3) Karena kondensasinya yang tinggi, kromosom sel dalam diakinesis tidak optimal untuk prosedur pewarnaan, seperti pita G, C, atau Q. Masalah ini juga membuat sulit untuk mengamati detail morfologi lain yang lebih jelas pada non-kromosom .dikontrak.

Referensi

  1. Angell, RR 1995. Meiosis I pada oosit manusia. Sitogenet. Gen Sel. 69, 266-272.
  2. Brooker, RJ 2015. Genetika: analisis & prinsip. McGraw-Hill, New York.
  3. Clemons, AM Brockway, HM, Yin, Y., Kasinathan, B., Butterfield, YS, Jones, SJM Colaiácovo, MP, Smolikove, S. 2013. akirin diperlukan untuk struktur bivalen diakinesis dan pembongkaran kompleks sinaptonemal pada profase meiosis I. MBoC, 24, 1053-1057.

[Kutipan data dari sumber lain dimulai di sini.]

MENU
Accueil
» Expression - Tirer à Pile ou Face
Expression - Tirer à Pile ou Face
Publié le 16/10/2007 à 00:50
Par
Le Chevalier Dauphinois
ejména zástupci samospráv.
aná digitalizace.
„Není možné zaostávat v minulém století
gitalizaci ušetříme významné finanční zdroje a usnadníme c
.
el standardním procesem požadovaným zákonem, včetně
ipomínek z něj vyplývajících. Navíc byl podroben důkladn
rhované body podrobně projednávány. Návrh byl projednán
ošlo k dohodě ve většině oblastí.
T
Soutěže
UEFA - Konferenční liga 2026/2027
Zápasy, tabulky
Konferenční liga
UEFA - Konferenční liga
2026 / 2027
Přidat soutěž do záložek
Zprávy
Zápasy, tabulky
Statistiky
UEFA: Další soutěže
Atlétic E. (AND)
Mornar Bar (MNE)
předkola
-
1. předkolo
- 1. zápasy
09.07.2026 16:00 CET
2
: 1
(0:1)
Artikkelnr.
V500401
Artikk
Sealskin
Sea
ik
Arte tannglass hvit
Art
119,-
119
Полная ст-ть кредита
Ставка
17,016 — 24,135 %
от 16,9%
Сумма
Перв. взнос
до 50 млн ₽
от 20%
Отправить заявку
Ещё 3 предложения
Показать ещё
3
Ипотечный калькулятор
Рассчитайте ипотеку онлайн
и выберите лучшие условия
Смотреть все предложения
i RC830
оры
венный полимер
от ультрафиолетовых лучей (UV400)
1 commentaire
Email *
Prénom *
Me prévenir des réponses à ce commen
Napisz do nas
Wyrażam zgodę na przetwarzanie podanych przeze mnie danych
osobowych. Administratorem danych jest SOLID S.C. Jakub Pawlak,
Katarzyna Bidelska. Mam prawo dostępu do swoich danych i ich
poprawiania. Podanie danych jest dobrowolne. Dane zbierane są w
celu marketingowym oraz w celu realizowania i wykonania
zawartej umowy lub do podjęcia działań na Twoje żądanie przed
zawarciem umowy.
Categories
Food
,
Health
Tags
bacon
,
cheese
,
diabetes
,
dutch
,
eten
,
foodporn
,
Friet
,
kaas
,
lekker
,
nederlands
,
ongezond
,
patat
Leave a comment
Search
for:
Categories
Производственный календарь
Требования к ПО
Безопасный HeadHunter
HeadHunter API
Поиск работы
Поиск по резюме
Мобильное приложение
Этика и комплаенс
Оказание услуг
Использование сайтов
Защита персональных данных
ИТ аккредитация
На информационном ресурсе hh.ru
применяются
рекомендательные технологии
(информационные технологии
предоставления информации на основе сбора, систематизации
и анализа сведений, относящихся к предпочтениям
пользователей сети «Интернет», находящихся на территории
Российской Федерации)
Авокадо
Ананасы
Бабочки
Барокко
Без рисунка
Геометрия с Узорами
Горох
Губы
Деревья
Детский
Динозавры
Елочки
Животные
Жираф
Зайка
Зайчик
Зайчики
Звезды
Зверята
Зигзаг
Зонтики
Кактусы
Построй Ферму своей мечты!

  4. Crowley, PH, Gulati, DK, Hayden, TL, Lopez, P., Dyer, R. 1979. Hipotesis chiasma-hormonal yang berkaitan dengan sindrom Down dan usia ibu. Alam, 280, 417-419.
  5. Friedman, CR, Wang, H.-F. 2012. Mengukur meiosis: penggunaan dimensi fraktal, D f , untuk menggambarkan dan memprediksi zat Profase I dan Metafase I. Pp 303-320, di:. Swan, A., ed. Meiosis – mekanisme molekuler dan keragaman sitogenetik. Intech, Rijeka, Kroasia.

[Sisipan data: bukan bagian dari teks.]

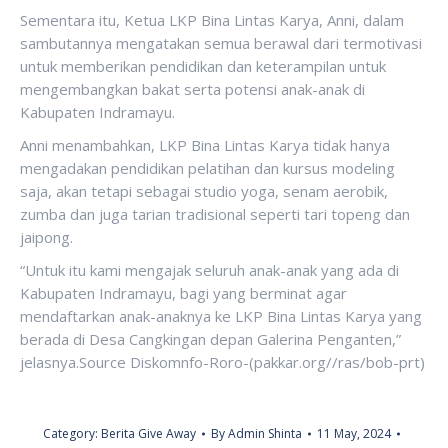
Sementara itu, Ketua LKP Bina Lintas Karya, Anni, dalam
sambutannya mengatakan semua berawal dari termotivasi
untuk memberikan pendidikan dan keterampilan untuk
mengembangkan bakat serta potensi anak-anak di
Kabupaten Indramayu.
Anni menambahkan, LKP Bina Lintas Karya tidak hanya
mengadakan pendidikan pelatihan dan kursus modeling
saja, akan tetapi sebagai studio yoga, senam aerobik,
zumba dan juga tarian tradisional seperti tari topeng dan
jaipong.
“Untuk itu kami mengajak seluruh anak-anak yang ada di
Kabupaten Indramayu, bagi yang berminat agar
mendaftarkan anak-anaknya ke LKP Bina Lintas Karya yang
berada di Desa Cangkingan depan Galerina Penganten,”
jelasnya.Source Diskomnfo-Roro-(pakkar.org//ras/bob-prt)
Category:
Berita Give Away
By
Admin Shinta
11 May, 2024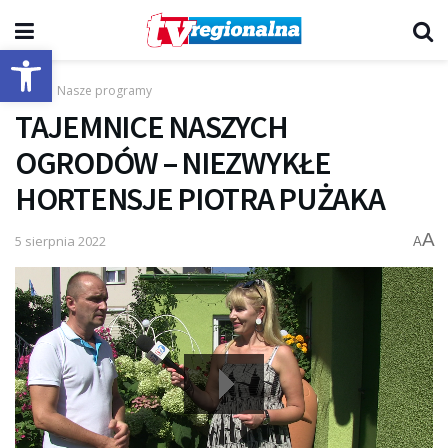
Otwórz pasek narzędzi
Start
Nasze programy
TAJEMNICE NASZYCH
OGRODÓW – NIEZWYKŁE
HORTENSJE PIOTRA PUŻAKA
A
5 sierpnia 2022
A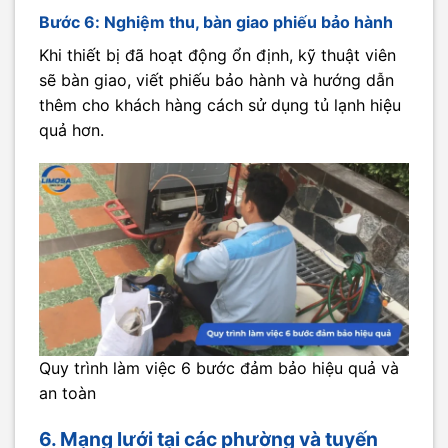
Bước 6: Nghiệm thu, bàn giao phiếu bảo hành
Khi thiết bị đã hoạt động ổn định, kỹ thuật viên
sẽ bàn giao, viết phiếu bảo hành và hướng dẫn
thêm cho khách hàng cách sử dụng tủ lạnh hiệu
quả hơn.
Quy trình làm việc 6 bước đảm bảo hiệu quả và
an toàn
6. Mạng lưới tại các phường và tuyến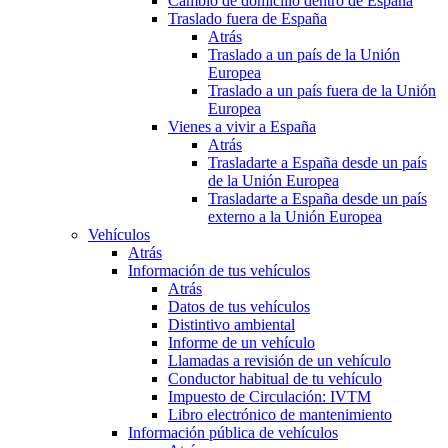
Cambio de domicilio dentro de España
Traslado fuera de España
Atrás
Traslado a un país de la Unión
Europea
Traslado a un país fuera de la Unión
Europea
Vienes a vivir a España
Atrás
Trasladarte a España desde un país
de la Unión Europea
Trasladarte a España desde un país
externo a la Unión Europea
Vehículos
Atrás
Información de tus vehículos
Atrás
Datos de tus vehículos
Distintivo ambiental
Informe de un vehículo
Llamadas a revisión de un vehículo
Conductor habitual de tu vehículo
Impuesto de Circulación: IVTM
Libro electrónico de mantenimiento
Información pública de vehículos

  6. Hartwell, LH, Goldberg, ML, Fischer, JA, Hood, L. 2015. Genetika: dari gen ke genom. McGraw-Hill, New York.
  7. Hultén, M. 1974. Distribusi chiasma pada diakinesis pada pria manusia normal. Hereditas 76, 55–78.
  8. Johannisson, R., Gropp, A., Mengedipkan mata, H., Coerdt, W., Rehder, H. Schwinger, E. 1983. Sindrom Down pada pria. Patologi reproduksi dan studi meiosis. Genetika Manusia, 63, 132-138.
  9. Lynn, A., Ashley, T., Hassold, T. 2004. Variasi dalam rekombinasi meiosis manusia. Tinjauan Tahunan Genomik dan Genetika Manusia, 5, 317–349.
  10. Schulz-Schaeffer, J. 1980. Sitogenetika – tumbuhan, hewan, manusia. Springer-Verlag, New York.
  11. Snustad, DP, Simmons, MJ 2012. Prinsip-prinsip genetika. Wiley, New York.